> [Dataset extract]:
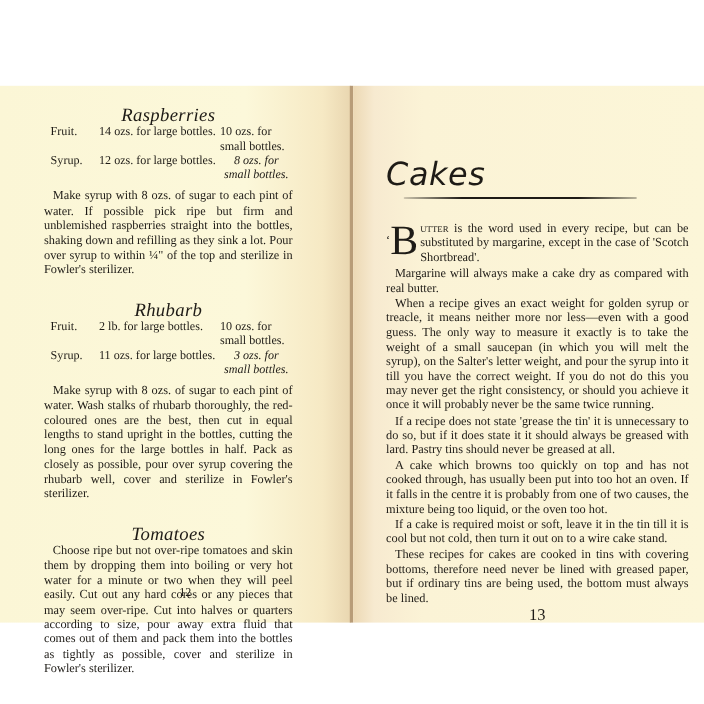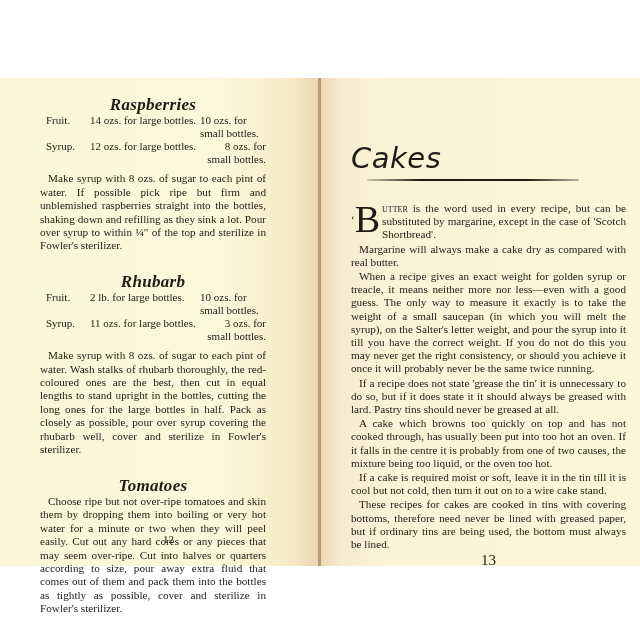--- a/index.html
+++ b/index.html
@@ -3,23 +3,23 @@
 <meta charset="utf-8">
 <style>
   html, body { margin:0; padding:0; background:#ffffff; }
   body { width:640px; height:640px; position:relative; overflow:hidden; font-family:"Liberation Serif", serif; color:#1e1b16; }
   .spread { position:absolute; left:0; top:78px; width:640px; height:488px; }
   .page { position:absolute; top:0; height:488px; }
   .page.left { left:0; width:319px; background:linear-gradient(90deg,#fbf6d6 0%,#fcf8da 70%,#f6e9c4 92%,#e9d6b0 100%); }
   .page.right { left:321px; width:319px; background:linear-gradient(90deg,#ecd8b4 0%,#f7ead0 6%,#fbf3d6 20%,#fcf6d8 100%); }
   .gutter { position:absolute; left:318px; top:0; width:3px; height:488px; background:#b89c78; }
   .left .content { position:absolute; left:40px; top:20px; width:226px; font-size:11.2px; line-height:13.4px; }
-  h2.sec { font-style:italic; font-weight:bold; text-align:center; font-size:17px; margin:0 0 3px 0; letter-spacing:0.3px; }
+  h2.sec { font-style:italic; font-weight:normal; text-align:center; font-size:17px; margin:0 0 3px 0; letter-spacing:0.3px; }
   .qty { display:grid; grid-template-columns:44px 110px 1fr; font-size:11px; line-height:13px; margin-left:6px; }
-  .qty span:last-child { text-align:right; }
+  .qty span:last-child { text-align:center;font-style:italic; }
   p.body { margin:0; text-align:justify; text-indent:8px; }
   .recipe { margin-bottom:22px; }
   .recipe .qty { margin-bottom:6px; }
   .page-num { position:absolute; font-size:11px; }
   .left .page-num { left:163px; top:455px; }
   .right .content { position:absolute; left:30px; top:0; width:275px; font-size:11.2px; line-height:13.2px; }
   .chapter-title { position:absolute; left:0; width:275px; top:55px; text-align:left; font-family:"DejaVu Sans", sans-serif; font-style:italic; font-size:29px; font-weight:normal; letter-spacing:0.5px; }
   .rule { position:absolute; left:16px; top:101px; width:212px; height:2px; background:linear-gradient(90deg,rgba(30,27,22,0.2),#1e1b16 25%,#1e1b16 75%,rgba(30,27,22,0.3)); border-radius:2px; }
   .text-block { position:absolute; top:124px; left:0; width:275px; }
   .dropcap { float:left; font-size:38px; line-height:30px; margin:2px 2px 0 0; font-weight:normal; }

> [Task details]: Write out exactly the lines from the one containing "font-style:italic; font-weight:bold; text-align:center;" through the end of the data, both included. Add nothing else.

> [Answer to this task]:
-  h2.sec { font-style:italic; font-weight:bold; text-align:center; font-size:17px; margin:0 0 3px 0; letter-spacing:0.3px; }
+  h2.sec { font-style:italic; font-weight:normal; text-align:center; font-size:17px; margin:0 0 3px 0; letter-spacing:0.3px; }
   .qty { display:grid; grid-template-columns:44px 110px 1fr; font-size:11px; line-height:13px; margin-left:6px; }
-  .qty span:last-child { text-align:right; }
+  .qty span:last-child { text-align:center;font-style:italic; }
   p.body { margin:0; text-align:justify; text-indent:8px; }
   .recipe { margin-bottom:22px; }
   .recipe .qty { margin-bottom:6px; }
   .page-num { position:absolute; font-size:11px; }
   .left .page-num { left:163px; top:455px; }
   .right .content { position:absolute; left:30px; top:0; width:275px; font-size:11.2px; line-height:13.2px; }
   .chapter-title { position:absolute; left:0; width:275px; top:55px; text-align:left; font-family:"DejaVu Sans", sans-serif; font-style:italic; font-size:29px; font-weight:normal; letter-spacing:0.5px; }
   .rule { position:absolute; left:16px; top:101px; width:212px; height:2px; background:linear-gradient(90deg,rgba(30,27,22,0.2),#1e1b16 25%,#1e1b16 75%,rgba(30,27,22,0.3)); border-radius:2px; }
   .text-block { position:absolute; top:124px; left:0; width:275px; }
   .dropcap { float:left; font-size:38px; line-height:30px; margin:2px 2px 0 0; font-weight:normal; }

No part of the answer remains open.